Le cadre légal va dans le même sens. Les soins de premier recours couvrent notamment la prévention, le dépistage, le diagnostic, le traitement, le suivi et l’orientation des patients. Une structure construite principalement autour de consultations programmées de spécialistes se trouve déjà plus loin du cœur du dispositif.
| Ce que demande France Santé | Ce que cela implique pour la clinique |
|---|---|
| Médecine de premier recours | Une vraie activité de proximité |
| Tarifs accessibles | Majorité de médecine générale sans dépassement |
| Offre infirmière | IDE ou IPA intégrés à l'organisation |
| Soins non programmés | Des créneaux réellement disponibles |
| Participation au SAS | Une partie des médecins doit jouer le jeu territorial |
Une clinique privée peut-elle obtenir le label France Santé ?
Oui, une clinique privée peut actuellement rejoindre France Santé si son activité répond réellement aux soins de premier recours.
Le mot “clinique” peut créer de la confusion ici. France Santé ne labellise pas un modèle juridique appelé “clinique médicale”. Le Code de la santé publique parle de structures de soins de premier recours. Une MSP libérale, un centre de santé ou certaines autres organisations de proximité peuvent donc entrer dans le réseau si elles remplissent les critères.
Prenons une structure regroupant quatre généralistes, deux infirmiers, un kiné et éventuellement quelques spécialistes. Son activité colle assez naturellement au dispositif. Une clinique consacrée à la dermatologie esthétique, aux bilans premium ou à des consultations spécialisées avec beaucoup de dépassements part d’une situation très différente.
La propriété privée du projet n’est donc pas le vrai obstacle. Ce qui compte surtout, c’est ce que les médecins y font chaque jour et la façon dont les patients y accèdent.
Les 50 000 € France Santé changent-ils vraiment la rentabilité d’une petite clinique ?
Oui, 50 000 € peuvent sensiblement améliorer la rentabilité d’une petite clinique de proximité, surtout au démarrage.

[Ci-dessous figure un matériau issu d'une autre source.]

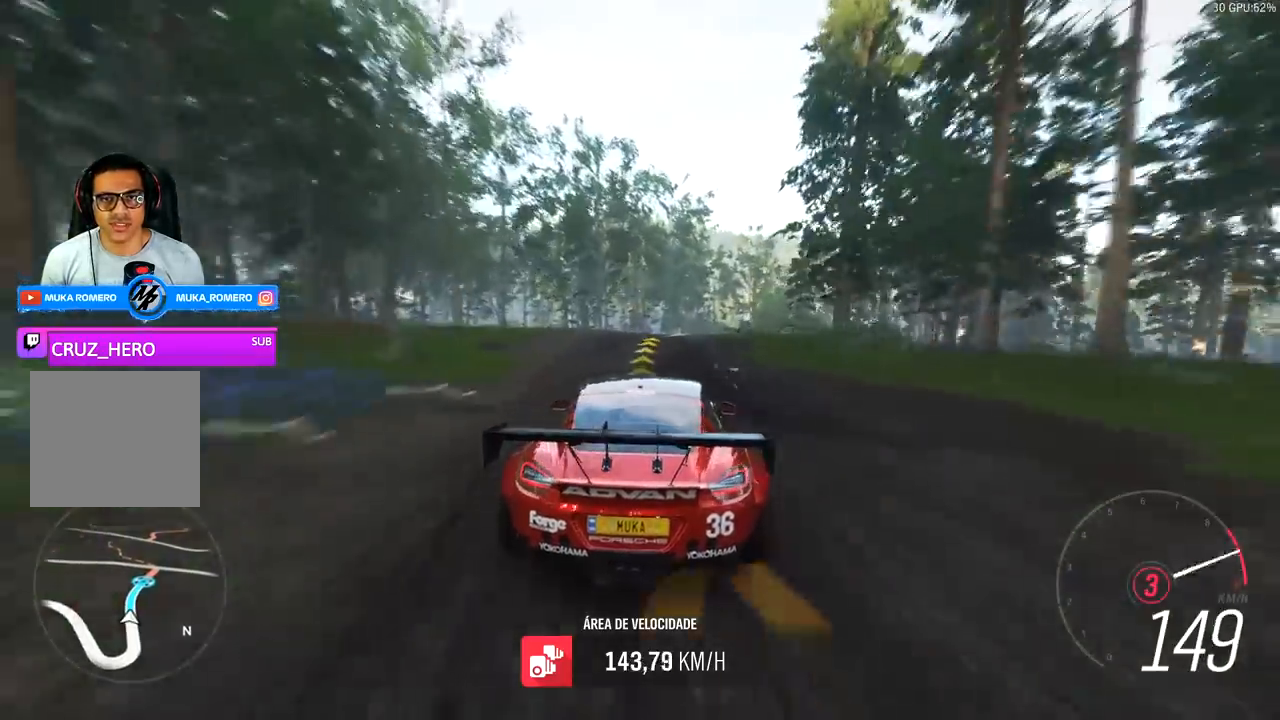
{"buttons": ["R2"], "left_stick": "right", "right_stick": "center", "events": [[200, "A", "down"], [200, "B", "down"], [333, "A", "up"], [333, "B", "up"], [467, "left_stick", "right"]]}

L’Assurance Maladie indique aujourd’hui un financement socle moyen de 50 000 € pour une structure correspondant à la file active médiane. Le montant exact varie avec la patientèle et, pendant la phase de lancement, avec la date d’entrée dans le dispositif.
À l’échelle d’une petite structure, l’ordre de grandeur mérite qu’on s’y arrête. Si les frais communs de la clinique représentent 200 000 € par an, 50 000 € équivalent à 25 % de cette enveloppe. Avec 400 000 € de coûts communs, nous sommes encore à 12,5 %. Sur une structure dépassant 1 million d’euros de charges, l’effet tombe sous 5 %.
Pour une petite MSP, cela peut payer une bonne partie d’un poste de coordination ou de secrétariat, du système d’information ou de l’organisation des soins non programmés. Pour un gros centre médical, l’effet devient beaucoup moins spectaculaire.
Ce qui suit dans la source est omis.